Monday, November 19, 2012

Strange; The Things We Remember

The sorting of files, examination of photos, documents, and stories continues.

I have come across a few interesting and confusing details that have captured my attention and curiosity. I noticed that my aunt's Ahnenpaβ  had  two entries of the same couple 6 generations removed from me. My initial reaction was that my aunt had made a mistake. Then I checked the family tree documents that my father's cousin, Willi Janβen, had put together. Willi had collected more details than my aunt but his records showed the same information as my aunt's. I decided to go with the assumption that this information was correct.

After a rather cursory review, I thought this couple (Nikolaus Janzen and ? Schmidt) showed up in both of my paternal grandparents' ancestral lines. I was wrong. Upon closer examination I realized that this couple showed up twice in my paternal grandmother's ancestors. Furthermore, this couple's son, Johann Janzen and his wife Catharina (nee Lammert) also showed up twice (5 generations removed from me). Two of Johann and Catharina's grandchildren married and these two were my paternal grandmother's parents. I'm a little surprised that the marriage of first cousins was condoned in what I had always assumed was a religiously strict Mennonite community.

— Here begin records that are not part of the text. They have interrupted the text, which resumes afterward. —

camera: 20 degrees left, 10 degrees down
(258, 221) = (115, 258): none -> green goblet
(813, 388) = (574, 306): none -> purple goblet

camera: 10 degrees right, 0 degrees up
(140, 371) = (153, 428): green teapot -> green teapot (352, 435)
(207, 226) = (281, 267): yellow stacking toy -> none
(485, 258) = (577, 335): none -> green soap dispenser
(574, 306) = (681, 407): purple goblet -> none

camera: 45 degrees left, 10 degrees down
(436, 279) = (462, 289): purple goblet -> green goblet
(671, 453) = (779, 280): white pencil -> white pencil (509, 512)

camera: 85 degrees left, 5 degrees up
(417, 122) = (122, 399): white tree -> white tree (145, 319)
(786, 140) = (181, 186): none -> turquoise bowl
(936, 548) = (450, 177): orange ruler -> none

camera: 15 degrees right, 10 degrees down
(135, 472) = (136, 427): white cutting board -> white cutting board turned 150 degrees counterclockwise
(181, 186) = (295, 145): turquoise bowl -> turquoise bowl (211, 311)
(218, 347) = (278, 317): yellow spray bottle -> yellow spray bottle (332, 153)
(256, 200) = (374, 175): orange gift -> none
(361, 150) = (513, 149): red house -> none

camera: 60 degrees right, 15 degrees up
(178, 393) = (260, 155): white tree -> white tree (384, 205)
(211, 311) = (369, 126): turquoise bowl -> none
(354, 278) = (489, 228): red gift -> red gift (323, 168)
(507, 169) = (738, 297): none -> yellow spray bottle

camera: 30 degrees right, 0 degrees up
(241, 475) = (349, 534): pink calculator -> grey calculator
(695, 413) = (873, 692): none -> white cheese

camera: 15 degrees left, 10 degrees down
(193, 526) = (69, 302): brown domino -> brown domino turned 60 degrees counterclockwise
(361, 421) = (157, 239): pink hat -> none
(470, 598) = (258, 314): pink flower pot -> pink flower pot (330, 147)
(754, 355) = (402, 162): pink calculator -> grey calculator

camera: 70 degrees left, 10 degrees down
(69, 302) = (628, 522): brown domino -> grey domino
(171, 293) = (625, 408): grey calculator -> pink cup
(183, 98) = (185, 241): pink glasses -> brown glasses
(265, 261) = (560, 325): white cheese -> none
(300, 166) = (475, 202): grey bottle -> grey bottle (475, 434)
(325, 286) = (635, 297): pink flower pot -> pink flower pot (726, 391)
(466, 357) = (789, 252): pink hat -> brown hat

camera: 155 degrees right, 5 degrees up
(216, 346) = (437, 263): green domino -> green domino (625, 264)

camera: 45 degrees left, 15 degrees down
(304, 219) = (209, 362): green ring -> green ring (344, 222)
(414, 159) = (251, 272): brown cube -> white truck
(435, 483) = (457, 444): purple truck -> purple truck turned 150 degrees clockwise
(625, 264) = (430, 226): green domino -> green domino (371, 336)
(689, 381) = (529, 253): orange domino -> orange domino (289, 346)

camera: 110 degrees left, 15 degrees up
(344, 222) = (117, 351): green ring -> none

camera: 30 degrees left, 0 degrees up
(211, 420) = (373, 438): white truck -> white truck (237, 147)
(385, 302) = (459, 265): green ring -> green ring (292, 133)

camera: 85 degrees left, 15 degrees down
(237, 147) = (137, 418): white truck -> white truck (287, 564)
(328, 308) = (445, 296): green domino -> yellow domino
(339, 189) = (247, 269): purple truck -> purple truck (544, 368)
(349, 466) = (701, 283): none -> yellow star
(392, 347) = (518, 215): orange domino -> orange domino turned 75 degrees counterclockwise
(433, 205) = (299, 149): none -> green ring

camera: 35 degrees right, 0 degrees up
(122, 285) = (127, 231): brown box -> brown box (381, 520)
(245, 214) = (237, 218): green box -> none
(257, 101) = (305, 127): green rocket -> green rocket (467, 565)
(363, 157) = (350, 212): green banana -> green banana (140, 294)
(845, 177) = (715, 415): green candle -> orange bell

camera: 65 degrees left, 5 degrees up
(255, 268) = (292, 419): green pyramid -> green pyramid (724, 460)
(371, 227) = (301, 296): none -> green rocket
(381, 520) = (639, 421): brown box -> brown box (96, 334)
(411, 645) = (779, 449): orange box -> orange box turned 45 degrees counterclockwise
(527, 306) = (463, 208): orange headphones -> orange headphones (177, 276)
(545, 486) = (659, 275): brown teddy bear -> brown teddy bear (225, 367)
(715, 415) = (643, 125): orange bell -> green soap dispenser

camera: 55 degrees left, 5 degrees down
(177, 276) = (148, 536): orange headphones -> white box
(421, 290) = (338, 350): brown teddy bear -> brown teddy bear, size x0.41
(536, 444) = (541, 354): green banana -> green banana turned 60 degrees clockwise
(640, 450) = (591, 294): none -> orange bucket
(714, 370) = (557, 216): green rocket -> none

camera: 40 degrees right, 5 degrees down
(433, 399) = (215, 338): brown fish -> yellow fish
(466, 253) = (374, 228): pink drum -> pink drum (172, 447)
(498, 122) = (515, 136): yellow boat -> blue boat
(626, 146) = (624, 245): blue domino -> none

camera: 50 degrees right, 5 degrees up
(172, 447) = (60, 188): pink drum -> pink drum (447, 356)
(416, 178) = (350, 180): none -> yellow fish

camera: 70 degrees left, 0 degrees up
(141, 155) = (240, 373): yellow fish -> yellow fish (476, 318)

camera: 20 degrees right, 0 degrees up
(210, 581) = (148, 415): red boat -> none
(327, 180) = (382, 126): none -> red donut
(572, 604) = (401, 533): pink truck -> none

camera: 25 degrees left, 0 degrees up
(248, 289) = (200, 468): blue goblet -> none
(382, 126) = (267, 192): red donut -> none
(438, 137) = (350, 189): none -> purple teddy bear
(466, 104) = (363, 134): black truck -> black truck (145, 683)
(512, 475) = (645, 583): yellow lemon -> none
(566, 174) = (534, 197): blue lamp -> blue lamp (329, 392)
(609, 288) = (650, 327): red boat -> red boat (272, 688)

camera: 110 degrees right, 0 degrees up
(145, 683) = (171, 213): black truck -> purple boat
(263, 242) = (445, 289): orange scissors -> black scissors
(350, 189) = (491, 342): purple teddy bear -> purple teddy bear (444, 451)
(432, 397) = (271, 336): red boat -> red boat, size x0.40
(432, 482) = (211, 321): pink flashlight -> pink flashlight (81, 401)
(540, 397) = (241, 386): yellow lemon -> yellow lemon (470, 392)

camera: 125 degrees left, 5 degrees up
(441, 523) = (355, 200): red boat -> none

Confused? So am I. I'm still wondering if I've got this correctly sorted.

As I organized these details of my father's line in my head and on paper, I remembered a story my mother had told me about some of her mother's family that also involved the marriage of first cousins. It seems my maternal grandmother had an uncle who had married his first cousin. This was a family where there had been a multi-generational history of  inbreeding (an effort to keep the family estate from passing outside the family). One of this uncle's granddaughters named Grete Meemken spent much of her life in a psychiatric institution.

Related to this, I have a vague recollection of a comment my grandfather made when my sister and I were in Germany  in 1969. My grandfather and a great-uncle were touring us around the area my mother's family comes from, stopping in various villages and towns and introducing us to relatives and friends of my grandparents. (It actually felt like we were being displayed to all these people - strangers to my sister and me.) Late in the day, my grandfather pointed to house in a village we were passing through and said something to the effect of, " We have relatives that live in that house but we don't go there. They have a crazy person in their back room." I didn't remember this incident until years later when I personally had to deal with the stigma of having a mental illness.

In the chats I've had with my mother about our family history she's often remarked, "Komisch, was man an sich errinert" (strange; the things one remembers).

I regard memory not as a phenomenon preserving one thing 
and losing another merely by chance, but as a power 
that deliberately places events in order or wisely omits them. 
Everything we forget about our own lives 
was really condemned to oblivion by an inner instinct long ago.